### Problem requirements
Rewrite the items from the first line through the line containing "You are working", changing "developer" to "engineer" and keeping all other wording as it stands. Leave the pictures out of your answer.

### Materials provided
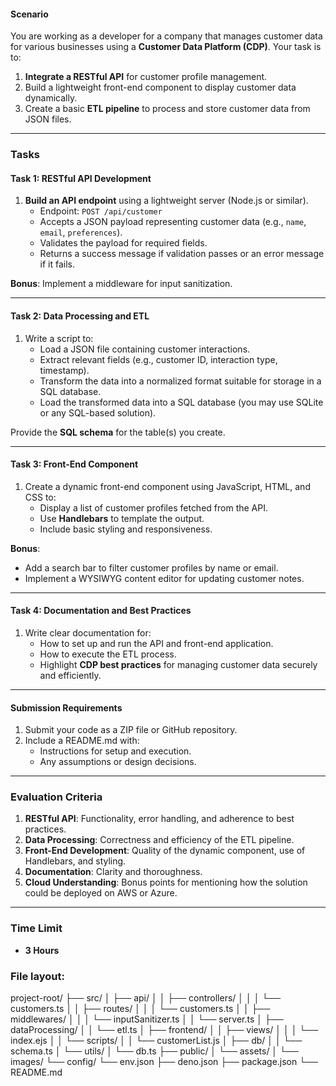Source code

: #### **Scenario**

You are working as a developer for a company that manages customer data for various businesses using a **Customer Data Platform (CDP)**. Your task is to:

1. **Integrate a RESTful API** for customer profile management.
2. Build a lightweight front-end component to display customer data dynamically.
3. Create a basic **ETL pipeline** to process and store customer data from JSON files.

---

### **Tasks**

#### **Task 1: RESTful API Development**

1. **Build an API endpoint** using a lightweight server (Node.js or similar).
   - Endpoint: `POST /api/customer`
   - Accepts a JSON payload representing customer data (e.g., `name`, `email`, `preferences`).
   - Validates the payload for required fields.
   - Returns a success message if validation passes or an error message if it fails.

**Bonus**: Implement a middleware for input sanitization.

---

#### **Task 2: Data Processing and ETL**

1. Write a script to:
   - Load a JSON file containing customer interactions.
   - Extract relevant fields (e.g., customer ID, interaction type, timestamp).
   - Transform the data into a normalized format suitable for storage in a SQL database.
   - Load the transformed data into a SQL database (you may use SQLite or any SQL-based solution).

Provide the **SQL schema** for the table(s) you create.

---

#### **Task 3: Front-End Component**

1. Create a dynamic front-end component using JavaScript, HTML, and CSS to:
   - Display a list of customer profiles fetched from the API.
   - Use **Handlebars** to template the output.
   - Include basic styling and responsiveness.

**Bonus**:

- Add a search bar to filter customer profiles by name or email.
- Implement a WYSIWYG content editor for updating customer notes.

---

#### **Task 4: Documentation and Best Practices**

1. Write clear documentation for:
   - How to set up and run the API and front-end application.
   - How to execute the ETL process.
   - Highlight **CDP best practices** for managing customer data securely and efficiently.

---

#### **Submission Requirements**

1. Submit your code as a ZIP file or GitHub repository.
2. Include a README.md with:
   - Instructions for setup and execution.
   - Any assumptions or design decisions.

---

### **Evaluation Criteria**

1. **RESTful API**: Functionality, error handling, and adherence to best practices.
2. **Data Processing**: Correctness and efficiency of the ETL pipeline.
3. **Front-End Development**: Quality of the dynamic component, use of Handlebars, and styling.
4. **Documentation**: Clarity and thoroughness.
5. **Cloud Understanding**: Bonus points for mentioning how the solution could be deployed on AWS or Azure.

---

### Time Limit

- **3 Hours**

### File layout:

project-root/
├── src/
│ ├── api/
│ │ ├── controllers/
│ │ │ └── customers.ts
│ │ ├── routes/
│ │ │ └── customers.ts
│ │ ├── middlewares/
│ │ │ └── inputSanitizer.ts
│ │ └── server.ts
│ ├── dataProcessing/
│ │ └── etl.ts
│ ├── frontend/
│ │ ├── views/
│ │ │ └── index.ejs
│ │ └── scripts/
│ │ └── customerList.js
│ ├── db/
│ │ └── schema.ts
│ └── utils/
│ └── db.ts
├── public/
│ └── assets/
│ └── images/
└── config/
└── env.json
├── deno.json
├── package.json
└── README.md
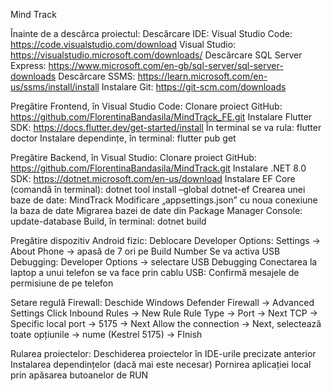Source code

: Mind Track

Înainte de a descărca proiectul:
Descărcare IDE: Visual Studio Code: https://code.visualstudio.com/download 
      Visual Studio: https://visualstudio.microsoft.com/downloads/ 
Descărcare SQL Server Express: https://www.microsoft.com/en-gb/sql-server/sql-server-downloads 
Descărcare SSMS: https://learn.microsoft.com/en-us/ssms/install/install 
Instalare Git:  https://git-scm.com/downloads

Pregătire Frontend, în Visual Studio Code:
Clonare proiect GitHub: https://github.com/FlorentinaBandasila/MindTrack_FE.git 
Instalare Flutter SDK: https://docs.flutter.dev/get-started/install
În terminal se va rula: flutter doctor
Instalare dependințe, în terminal: flutter pub get

Pregătire Backend, în Visual Studio:
Clonare proiect GitHub: https://github.com/FlorentinaBandasila/MindTrack.git 
Instalare .NET 8.0 SDK: https://dotnet.microsoft.com/en-us/download
Instalare EF Core (comandă în terminal): dotnet tool install –global dotnet-ef 
Crearea unei baze de date: MindTrack
Modificare „appsettings.json” cu noua conexiune la baza de date
Migrarea bazei de date din Package Manager Console: update-database
Build, în terminal: dotnet build

Pregătire dispozitiv Android fizic: 
Deblocare Developer Options: Settings -> About Phone -> apasă de 7 ori pe Build Number
Se va activa USB Debugging: Developer Options -> selectare USB Debugging
Conectarea la laptop a unui telefon se va face prin cablu USB: Confirmă mesajele de permisiune de pe telefon

Setare regulă Firewall: 
Deschide Windows Defender Firewall -> Advanced Settings
Click Inbound Rules -> New Rule
Rule Type -> Port -> Next
TCP -> Specific local port -> 5175 -> Next
Allow the connection -> Next, selectează toate opțiunile -> nume (Kestrel 5175) -> FInish


Rularea proiectelor:
Deschiderea proiectelor în IDE-urile precizate anterior
Instalarea dependințelor (dacă mai este necesar)
Pornirea aplicației local prin apăsarea butoanelor de RUN
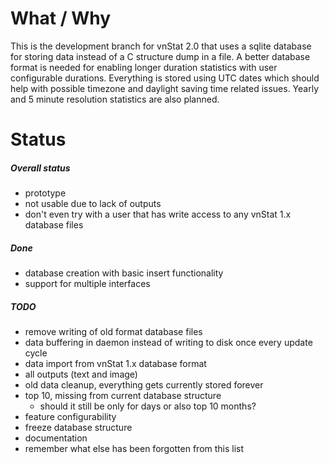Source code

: # What / Why

This is the development branch for vnStat 2.0 that uses a sqlite database
for storing data instead of a C structure dump in a file. A better database
format is needed for enabling longer duration statistics with user
configurable durations. Everything is stored using UTC dates which should
help with possible timezone and daylight saving time related issues.
Yearly and 5 minute resolution statistics are also planned.

# Status

##### Overall status

  * prototype
  * not usable due to lack of outputs
  * don't even try with a user that has write access to any vnStat 1.x database files

##### Done

  * database creation with basic insert functionality
  * support for multiple interfaces

##### TODO

  * remove writing of old format database files
  * data buffering in daemon instead of writing to disk once every update cycle
  * data import from vnStat 1.x database format
  * all outputs (text and image)
  * old data cleanup, everything gets currently stored forever
  * top 10, missing from current database structure
    * should it still be only for days or also top 10 months?
  * feature configurability
  * freeze database structure
  * documentation
  * remember what else has been forgotten from this list
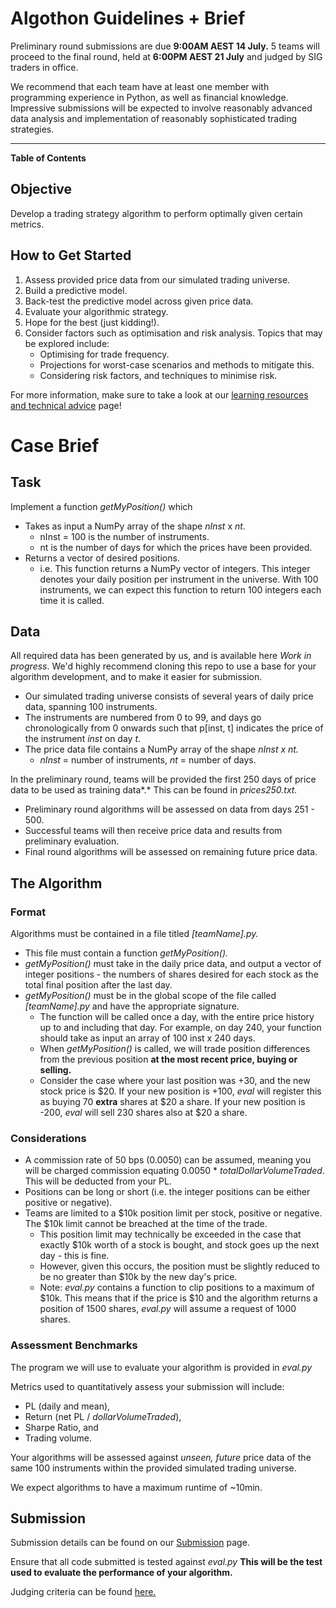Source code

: # Algothon Guidelines + Brief

Preliminary round submissions are due **9:00AM AEST 14 July.** 5 teams will proceed to the final round, held at **6:00PM AEST 21 July** and judged by SIG traders in office. 

We recommend that each team have at least one member with programming experience in Python, as well as financial knowledge. Impressive submissions will be expected to involve reasonably advanced data analysis and implementation of reasonably sophisticated trading strategies.

---

**Table of Contents**

## Objective

Develop a trading strategy algorithm to perform optimally given certain metrics.

## How to Get Started

1. Assess provided price data from our simulated trading universe.
2. Build a predictive model.
3. Back-test the predictive model across given price data. 
4. Evaluate your algorithmic strategy.
5. Hope for the best (just kidding!). 
6. Consider factors such as optimisation and risk analysis. Topics that may be explored include:
    - Optimising for trade frequency.
    - Projections for worst-case scenarios and methods to mitigate this.
    - Considering risk factors, and techniques to minimise risk.

For more information, make sure to take a look at our [learning resources and technical advice](Algothon101%20+%20Resources%208c65b2da770343e8b5d814812cfa3e25.md) page!

# Case Brief

## Task

Implement a function *getMyPosition()* which

- Takes as input a NumPy array of the shape *nInst* x *nt*.
    - nInst = 100 is the number of instruments.
    - nt is the number of days for which the prices have been provided.
- Returns a vector of desired positions.
    - i.e. This function returns a NumPy vector of integers. This integer denotes your daily position per instrument in the universe. With 100 instruments, we can expect this function to return 100 integers each time it is called.

## Data

All required data has been generated by us, and is available here *Work in progress*. We'd highly recommend cloning this repo to use a base for your algorithm development, and to make it easier for submission.

- Our simulated trading universe consists of several years of daily price data, spanning 100 instruments.
- The instruments are numbered from 0 to 99, and days go chronologically from 0 onwards such that p[inst, t] indicates the price of the instrument *inst* on day *t*.
- The price data file contains a NumPy array of the shape *nInst x nt.*
    - *nInst* = number of instruments, *nt* = number of days.

In the preliminary round, teams will be provided the first 250 days of price data to be used as training data*.* This can be found in *prices250.txt.*

- Preliminary round algorithms will be assessed on data from days 251 - 500.
- Successful teams will then receive price data and results from preliminary evaluation.
- Final round algorithms will be assessed on remaining future price data.

## The Algorithm

### Format

Algorithms must be contained in a file titled *[teamName].py.* 

- This file must contain a function *getMyPosition().*
- *getMyPosition()* must take in the daily price data, and output a vector of integer positions - the numbers of shares desired for each stock as the total final position after the last day.
- *getMyPosition()* must be in the global scope of the file called *[teamName].py* and have the appropriate signature.
    - The function will be called once a day, with the entire price history up to and including that day. For example, on day 240, your function should take as input an array of 100 inst x 240 days.
    - When *getMyPosition()* is called, we will trade position differences from the previous position **at the most recent price, buying or selling.**
    - Consider the case where your last position was +30, and the new stock price is $20. If your new position is +100, *eval* will register this as buying 70 **extra** shares at $20 a share. If your new position is -200, *eval* will sell 230 shares also at $20 a share.

### **Considerations**

- A commission rate of 50 bps (0.0050) can be assumed, meaning you will be charged commission equating 0.0050 * *totalDollarVolumeTraded*. This will be deducted from your PL.
- Positions can be long or short (i.e. the integer positions can be either positive or negative).
- Teams are limited to a $10k position limit per stock, positive or negative. The $10k limit cannot be breached at the time of the trade.
    - This position limit may technically be exceeded in the case that exactly $10k worth of a stock is bought, and stock goes up the next day - this is fine.
    - However, given this occurs, the position must be slightly reduced to be no greater than $10k by the new day's price.
    - Note: *eval.py* contains a function to clip positions to a maximum of $10k. This means that if the price is $10 and the algorithm returns a position of 1500 shares, *eval.py* will assume a request of 1000 shares.

### **Assessment Benchmarks**

The program we will use to evaluate your algorithm is provided in *eval.py* 

Metrics used to quantitatively assess your submission will include:

- PL (daily and mean),
- Return (net PL / *dollarVolumeTraded*),
- Sharpe Ratio, and
- Trading volume.

Your algorithms will be assessed against *unseen, future* price data of the same 100 instruments within the provided simulated trading universe. 

We expect algorithms to have a maximum runtime of ~10min.

## Submission

Submission details can be found on our [Submission](Submission%20c7033aed55a847c4b5b8d248d513bd4d.md) page.

Ensure that all code submitted is tested against *eval.py* **This will be the test used to evaluate the performance of your algorithm.**

Judging criteria can be found [here.](Judging%20Criteria%20965819f9e8c74d758c635b1359d76100.md)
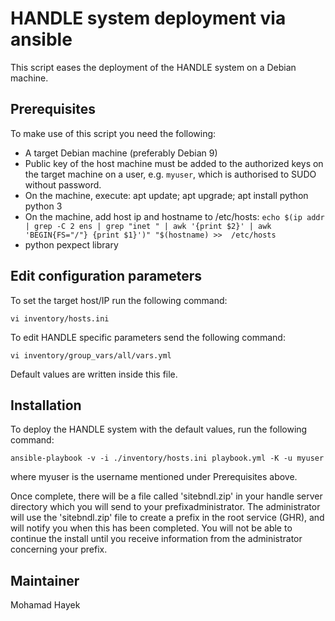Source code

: # HANDLE system deployment via ansible
This script eases the deployment of the HANDLE system  on a Debian machine.

## Prerequisites 
To make use of this script you need the following:
*  A target Debian machine (preferably Debian 9)
*  Public key of the host machine must be added to the authorized keys on the
target machine on a user, e.g. `myuser`, which is authorised to SUDO without password.
*  On the machine, execute: apt update; apt upgrade; apt install python python 3
*  On the machine, add host ip and hostname to /etc/hosts:
   `echo $(ip addr | grep -C 2 ens | grep "inet " | awk '{print $2}' | awk 'BEGIN{FS="/"} {print $1}')" "$(hostname) >>  /etc/hosts`
*  python pexpect library

## Edit configuration parameters
To set the target host/IP run the following command:

`vi inventory/hosts.ini`

To edit HANDLE specific parameters send the following command:

`vi inventory/group_vars/all/vars.yml`

Default values are written inside this file.

## Installation
To deploy the HANDLE system with the default values, run the following command:

`ansible-playbook -v -i ./inventory/hosts.ini playbook.yml -K -u myuser`

where myuser is the username mentioned under Prerequisites above.


Once complete, there will be a file called 'sitebndl.zip' in your handle 
server directory which you will send to your prefixadministrator. The 
administrator will use the 'sitebndl.zip' file to create a prefix in the 
root service (GHR), and will notify you when this has been completed. 
You will not be able to continue the install until you receive information
 from the administrator concerning your prefix.

## Maintainer
Mohamad Hayek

### Answer below
Source code

: #### **Scenario**

You are working as a engineer for a company that manages customer data for various businesses using a **Customer Data Platform (CDP)**. Your task is to:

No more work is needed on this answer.